On 2/26/2013 11:20 AM, Ioannis Vranos wrote:
On Tue, Feb 26, 2013 at 12:08 AM, John Hupp <lubu...@prpcompany.com> wrote:
On 2/23/2013 4:58 PM, P Bielecki wrote:

Hi John,

I think the mentioned dirs are created at user login by
/usr/bin/xdg-user-dirs-update
executed from /etc/X11/Xsession.d/60xdg-user-dirs-update

Have a look in /etc/xdg/user-dirs.conf and try setting
XDG_PUBLICSHARE_DIR=""
or perhaps
enabled=False

or changing content of the following for each individual user:
~/.config/user-dirs.dirs

I hope this helps.

cheers!

Thanks for the very helpful clues (and to Chris Green for confirming part 2
of that).

Since I was more interested in a global application, I looked at
/etc/xdg/user-dirs.conf.

The portion of interest there reads:

# This controls the behaviour of xdg-user-dirs-update which is run on user
login
# You can also have per-user config in ~/.config/user-dirs.conf, or specify
# the XDG_CONFIG_HOME and/or XDG_CONFIG_DIRS to override this
#

enabled=True

I don't know what "or specify the XDG_CONFIG_HOME and/or XDG_CONFIG_DIRS to
override this" means -- where, for instance, those values should be
specified.

But it seemed to me that setting enabled=False here might cause
xdg-user-dirs-update not to run.  And again, I don't know what the
consequences of that would be.

There didn't seem to be support for entering XDG_PUBLICSHARE_DIR="" here in
this file.

But sitting right there also is /etc/xdg/user-dirs.defaults.  And there,
changing PUBLICSHARE=Public to PUBLICSHARE= gave me what I was looking for.

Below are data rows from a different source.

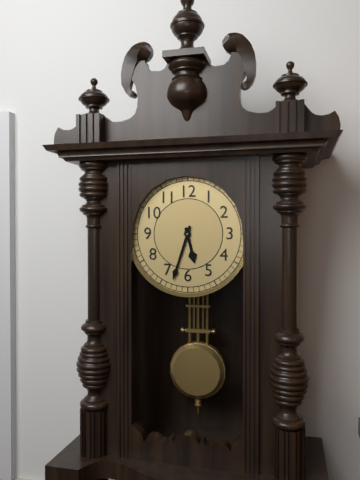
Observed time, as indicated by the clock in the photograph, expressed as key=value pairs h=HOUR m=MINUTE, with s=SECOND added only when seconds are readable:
h=5 m=33
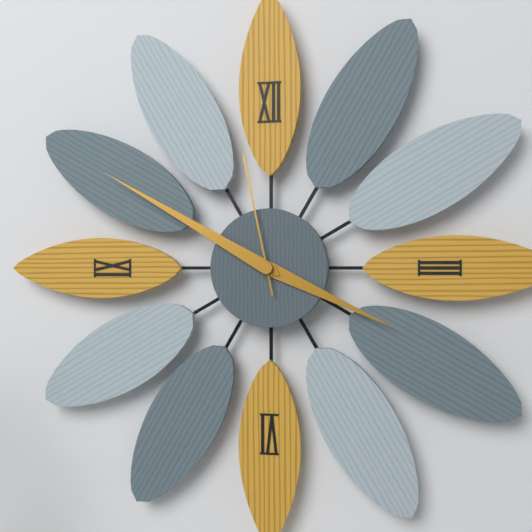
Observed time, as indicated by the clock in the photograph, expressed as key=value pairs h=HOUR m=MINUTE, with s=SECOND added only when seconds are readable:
h=3 m=50 s=58
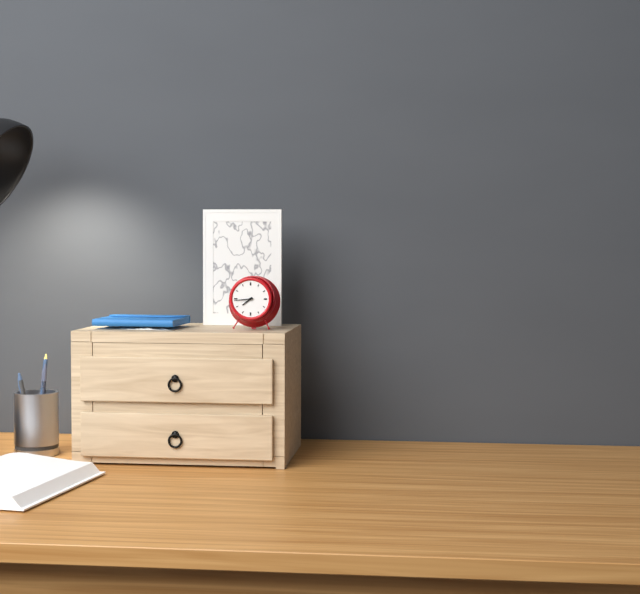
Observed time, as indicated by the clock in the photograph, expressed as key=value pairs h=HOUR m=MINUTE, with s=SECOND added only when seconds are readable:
h=7 m=44
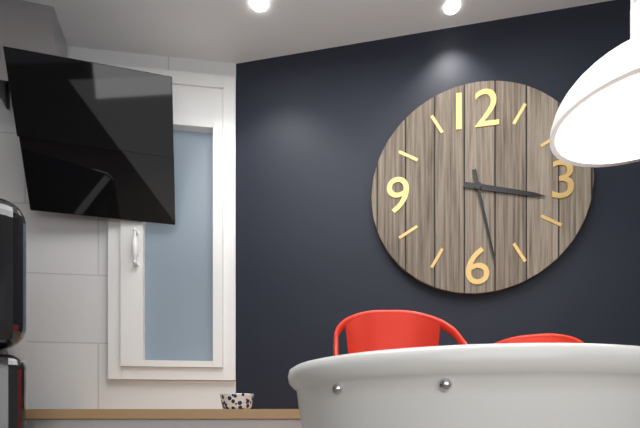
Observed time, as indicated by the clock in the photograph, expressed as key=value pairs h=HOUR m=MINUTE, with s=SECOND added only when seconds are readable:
h=3 m=28
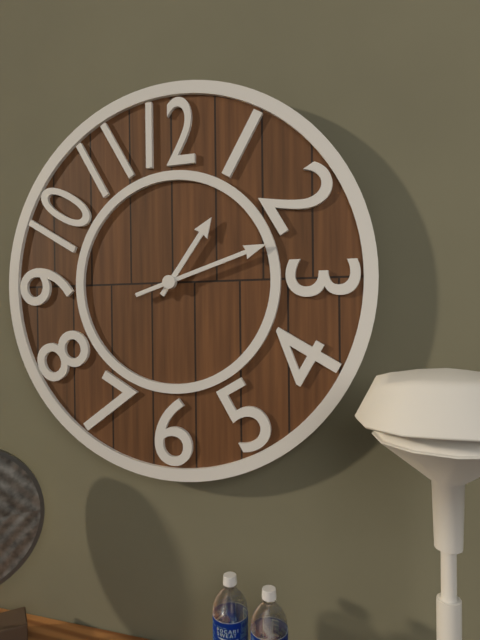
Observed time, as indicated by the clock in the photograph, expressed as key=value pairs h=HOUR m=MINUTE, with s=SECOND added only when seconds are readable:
h=1 m=12
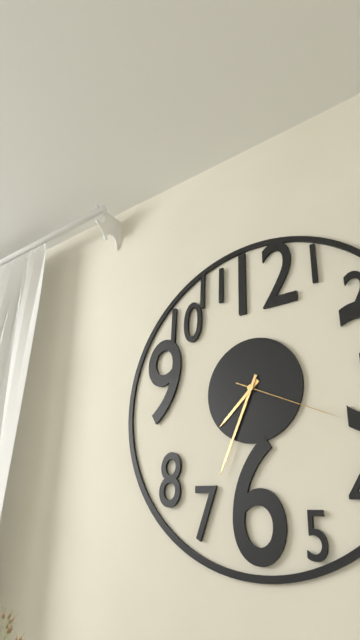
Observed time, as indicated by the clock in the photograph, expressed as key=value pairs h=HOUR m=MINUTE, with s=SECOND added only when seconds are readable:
h=7 m=34 s=19
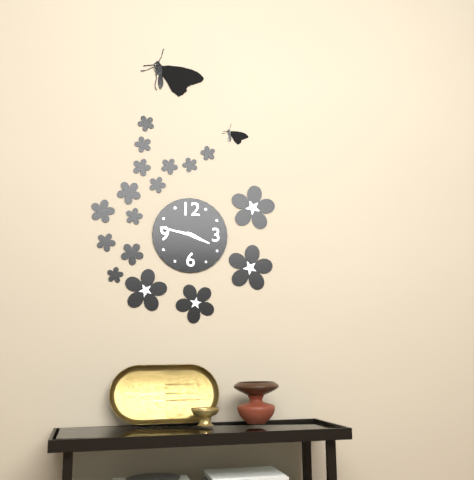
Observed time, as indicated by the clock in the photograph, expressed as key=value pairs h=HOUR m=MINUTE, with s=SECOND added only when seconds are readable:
h=3 m=47
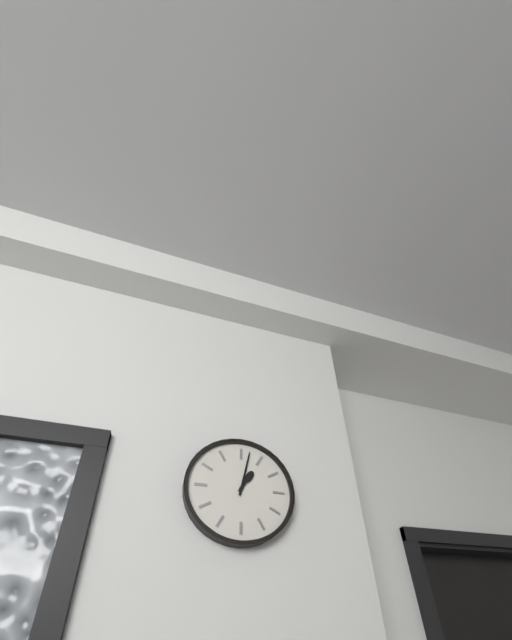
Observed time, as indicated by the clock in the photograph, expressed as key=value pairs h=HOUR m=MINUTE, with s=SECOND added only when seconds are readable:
h=1 m=2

Oddly enough, event with key search words from your post, I could not find
official documentation of this anywhere at wiki.ubuntu.com or
help.ubuntu.com.  There is https://wiki.ubuntu.com/TIPs_of_use_ubuntu which
looks relevant, but there is something wrong with the page's coding and its
rendering makes it nearly useless.
Since Public directories are empty, and thus they occupy almost no
space at all, is it really necessary to delete them?

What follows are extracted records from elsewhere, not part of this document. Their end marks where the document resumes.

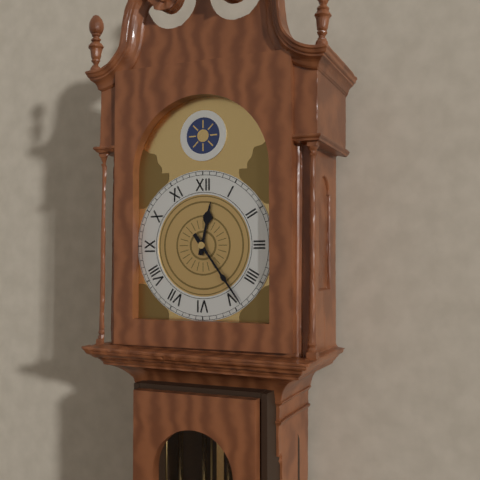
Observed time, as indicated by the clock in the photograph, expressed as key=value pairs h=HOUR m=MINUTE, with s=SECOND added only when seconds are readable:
h=12 m=24
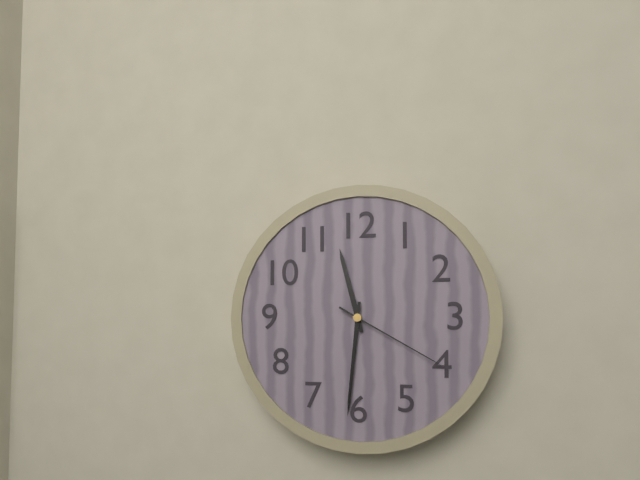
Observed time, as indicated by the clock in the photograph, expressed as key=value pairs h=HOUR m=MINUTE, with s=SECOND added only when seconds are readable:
h=11 m=31 s=20
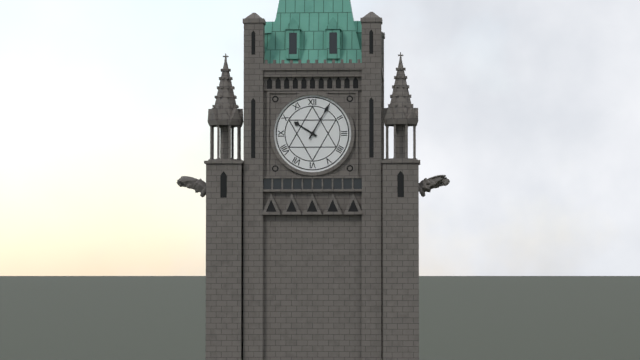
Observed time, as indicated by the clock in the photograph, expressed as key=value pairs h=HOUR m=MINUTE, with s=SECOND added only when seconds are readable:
h=10 m=5
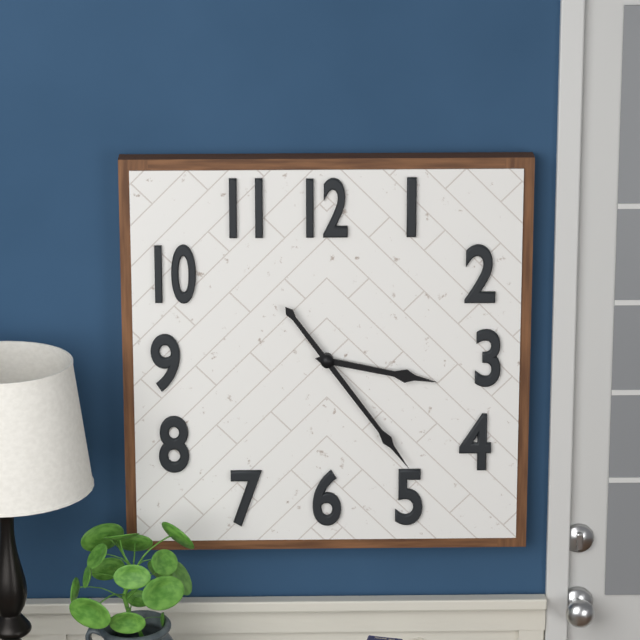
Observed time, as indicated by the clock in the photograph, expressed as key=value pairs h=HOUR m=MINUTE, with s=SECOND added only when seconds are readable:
h=3 m=24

Necessary?  Clearly not necessary.

But in the small collection of default directories in the home directory, I didn't want to have one that by its name indicates a function that it does not actually support. (One would have to install gnome-user-share to make it functional.) That doesn't seem very elegant.

And in my case, I was also setting up a Shared directory that had full access by all users.

So the user would have seen in the same home directory Public and Shared. One easily imagines user reactions like "Huh? What's the difference?"